“What should we buy him for his birthday?” My wife asks as we walk, arbitrarily, up and down the toy aisles shopping for our eight-year-old nephew.
“How about a book,” I reply. Disconcertingly, my wife disagrees with my feeble suggestion and instead we purchase him a National Geographic Deep Sea Jellyfish Aquarium for $34.99. Maybe we should have bought him a book instead?
According to the 99-page study, “To Read or Not to Read: A Question of Nation Consequence,” released on November 26, 2007, and reported on by CBS news on November 30, 2007, the National Endowment for the Arts has found an increasing number of adult Americans are not even reading one book a year.
It gets worse.
* Only 54% of nine-year-olds read every day for “fun.”
* 72% of employers deem high school GRADUATES as “deficient” in writing English.
* On average, Americans ages 15 to 24 spend almost two hours a day watching TV, and only seven minutes of their daily leisure time on reading.
* Reading scores for American adults of almost all education levels have deteriorated, notably among the best-educated groups.
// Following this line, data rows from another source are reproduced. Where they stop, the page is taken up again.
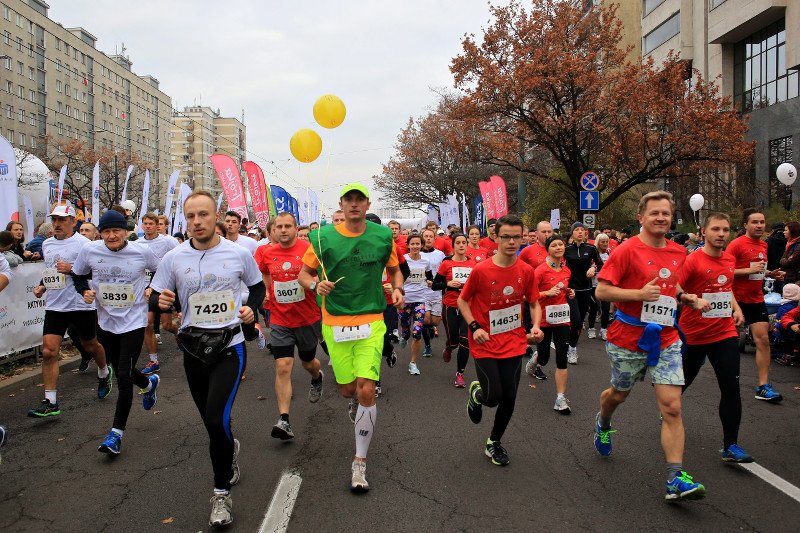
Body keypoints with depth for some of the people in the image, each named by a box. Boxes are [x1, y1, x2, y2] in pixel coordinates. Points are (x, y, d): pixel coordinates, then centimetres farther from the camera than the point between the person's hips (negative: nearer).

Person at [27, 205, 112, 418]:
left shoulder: (83, 243, -10)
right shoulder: (47, 244, 12)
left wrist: (72, 269, -23)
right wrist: (42, 286, 12)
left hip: (81, 305, -5)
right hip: (54, 305, 5)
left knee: (90, 346, 14)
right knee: (48, 351, -6)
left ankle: (104, 374, 45)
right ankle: (50, 402, -2)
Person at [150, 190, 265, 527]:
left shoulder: (239, 253, -4)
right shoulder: (173, 258, -2)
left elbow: (258, 286, 12)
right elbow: (155, 298, 4)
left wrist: (251, 309, -7)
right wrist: (161, 301, -19)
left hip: (230, 345, -3)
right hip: (193, 348, 3)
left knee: (216, 420, -17)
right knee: (212, 422, 15)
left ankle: (221, 493, 3)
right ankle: (230, 449, 50)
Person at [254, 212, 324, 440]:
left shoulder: (308, 249, -11)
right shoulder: (266, 253, -1)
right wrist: (266, 292, 8)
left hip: (308, 318, -1)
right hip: (280, 320, 1)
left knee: (308, 362, 19)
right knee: (283, 367, -8)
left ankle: (317, 378, 56)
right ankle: (284, 420, -5)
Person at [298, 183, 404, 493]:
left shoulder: (383, 236, 2)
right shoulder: (323, 237, -1)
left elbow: (394, 270, 17)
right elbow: (304, 273, 7)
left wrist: (397, 289, -4)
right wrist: (315, 285, -15)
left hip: (371, 322, -1)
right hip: (335, 322, 1)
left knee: (367, 390, -11)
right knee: (347, 390, 9)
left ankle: (360, 461, 6)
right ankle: (356, 403, 51)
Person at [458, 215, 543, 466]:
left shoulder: (526, 271, -3)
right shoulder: (480, 270, -13)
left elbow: (534, 303, 10)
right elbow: (462, 300, -1)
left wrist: (536, 325, -9)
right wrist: (474, 327, -14)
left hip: (513, 343, 3)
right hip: (485, 344, -3)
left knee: (509, 398, 5)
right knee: (493, 397, -8)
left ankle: (494, 442, 30)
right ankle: (476, 393, 31)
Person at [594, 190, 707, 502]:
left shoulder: (678, 252, 5)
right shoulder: (627, 250, -13)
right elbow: (601, 291, -15)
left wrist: (684, 297, 3)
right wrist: (640, 294, -26)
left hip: (666, 338, 4)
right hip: (628, 338, -3)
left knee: (672, 407, -7)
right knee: (619, 393, 18)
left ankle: (675, 479, -4)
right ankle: (603, 424, 53)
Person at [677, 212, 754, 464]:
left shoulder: (730, 260, 7)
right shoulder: (692, 260, -13)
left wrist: (736, 308, 11)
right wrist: (693, 300, -35)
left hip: (725, 333, 4)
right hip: (693, 334, -4)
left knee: (731, 388, -5)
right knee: (682, 381, 14)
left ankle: (731, 446, 3)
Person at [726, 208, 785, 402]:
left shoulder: (763, 245, 11)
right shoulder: (736, 244, -12)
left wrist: (771, 274, 7)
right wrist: (749, 270, -24)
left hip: (756, 299, 6)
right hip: (737, 299, -6)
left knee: (763, 339, -2)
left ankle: (763, 386, 0)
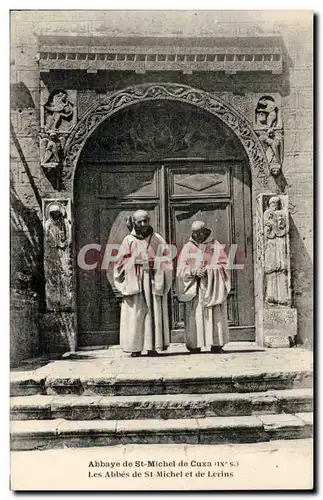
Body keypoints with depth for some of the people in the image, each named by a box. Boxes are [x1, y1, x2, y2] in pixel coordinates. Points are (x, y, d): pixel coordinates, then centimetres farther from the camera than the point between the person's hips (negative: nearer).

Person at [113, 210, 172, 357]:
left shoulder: (158, 240, 8)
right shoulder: (129, 240, 6)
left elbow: (166, 262, 7)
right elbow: (122, 263, 5)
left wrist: (165, 283, -1)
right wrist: (123, 284, -3)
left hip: (154, 282, 1)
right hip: (134, 282, 0)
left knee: (154, 313, 0)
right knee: (135, 314, -1)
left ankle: (152, 347, 7)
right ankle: (135, 348, 7)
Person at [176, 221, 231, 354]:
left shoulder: (215, 246, 8)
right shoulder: (188, 247, 10)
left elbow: (223, 264, 4)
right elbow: (181, 268, 4)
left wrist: (208, 270, -12)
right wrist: (194, 271, -14)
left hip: (213, 287, 0)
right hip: (194, 287, 1)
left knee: (215, 314, -6)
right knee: (195, 314, -5)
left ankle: (216, 344, 0)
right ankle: (195, 345, -1)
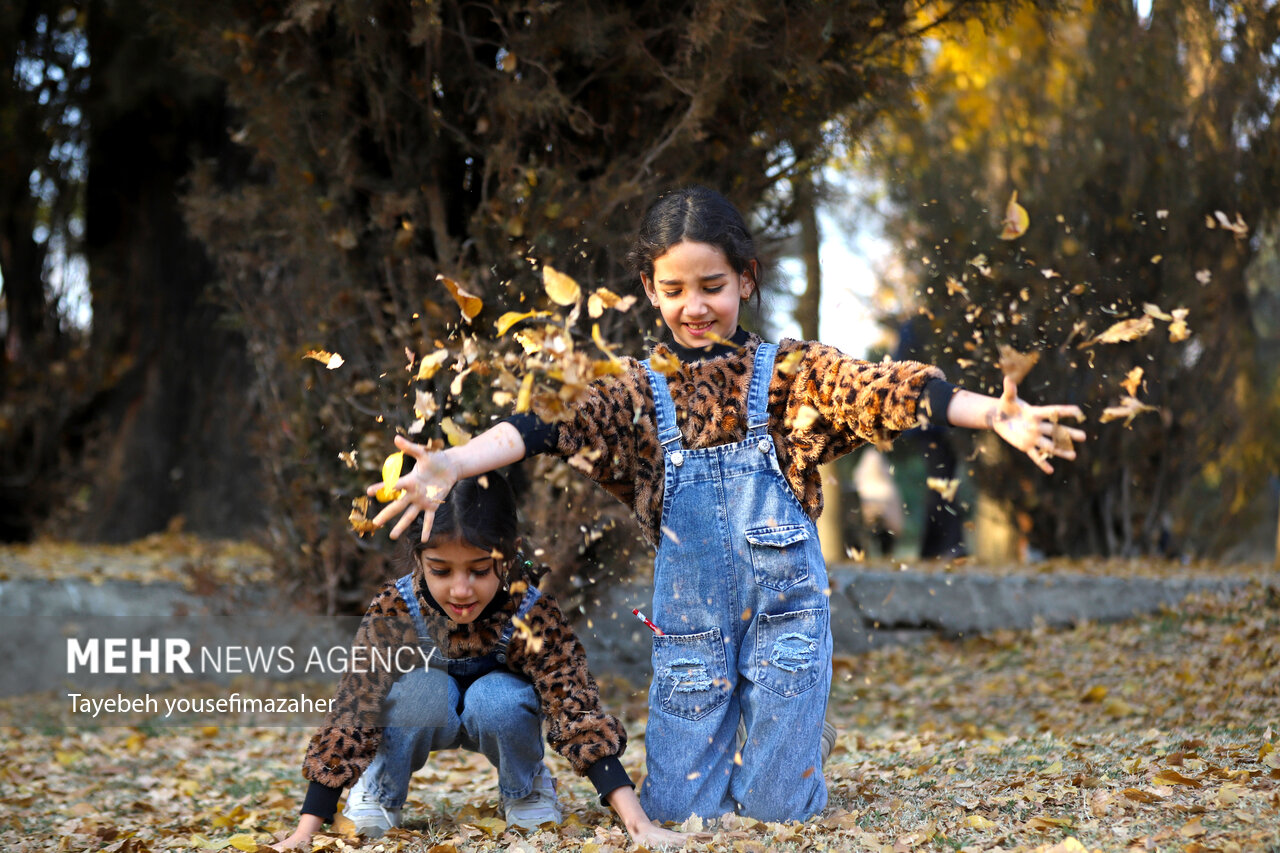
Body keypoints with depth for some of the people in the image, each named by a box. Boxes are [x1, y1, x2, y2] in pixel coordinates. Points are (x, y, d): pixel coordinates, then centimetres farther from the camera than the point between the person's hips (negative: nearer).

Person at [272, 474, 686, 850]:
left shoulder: (533, 616, -32)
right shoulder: (392, 612, -32)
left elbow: (579, 713, -36)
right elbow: (348, 720, -30)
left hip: (500, 719, 1)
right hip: (423, 718, 0)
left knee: (495, 697, -34)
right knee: (423, 687, -34)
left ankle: (526, 787, -1)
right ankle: (379, 789, -5)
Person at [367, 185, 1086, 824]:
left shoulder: (792, 373, 2)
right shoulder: (637, 393, 4)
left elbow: (889, 391, -9)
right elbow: (547, 428, -8)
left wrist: (995, 416, -23)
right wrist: (452, 466, -25)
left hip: (787, 606, -1)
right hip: (689, 617, 1)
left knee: (778, 805, -1)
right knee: (680, 806, 4)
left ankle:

From 1992 to 2003, the percentage of adults with graduate school experience who were rated proficient in prose reading dropped by 10 points, a 20 percent rate of decline.
* In 2002, only 52 percent of Americans ages 18 to 24, the college years, read a book voluntarily, down from 59 percent in 1992.
* American 15-year-olds ranked fifteenth in average reading scores for 31 industrialized nations, behind Poland, Korea, France, and Canada, among others.
* Money spent on books, adjusted for inflation, dropped 14 percent from 1985 to 2005 and has fallen dramatically since the mid-1990s.
* The number of adults with bachelor's degrees and "proficient in reading prose" dropped from 40 percent in 1992 to 31 percent in 2003.
What should we be buying our friends for Christmas? How about a book; or two?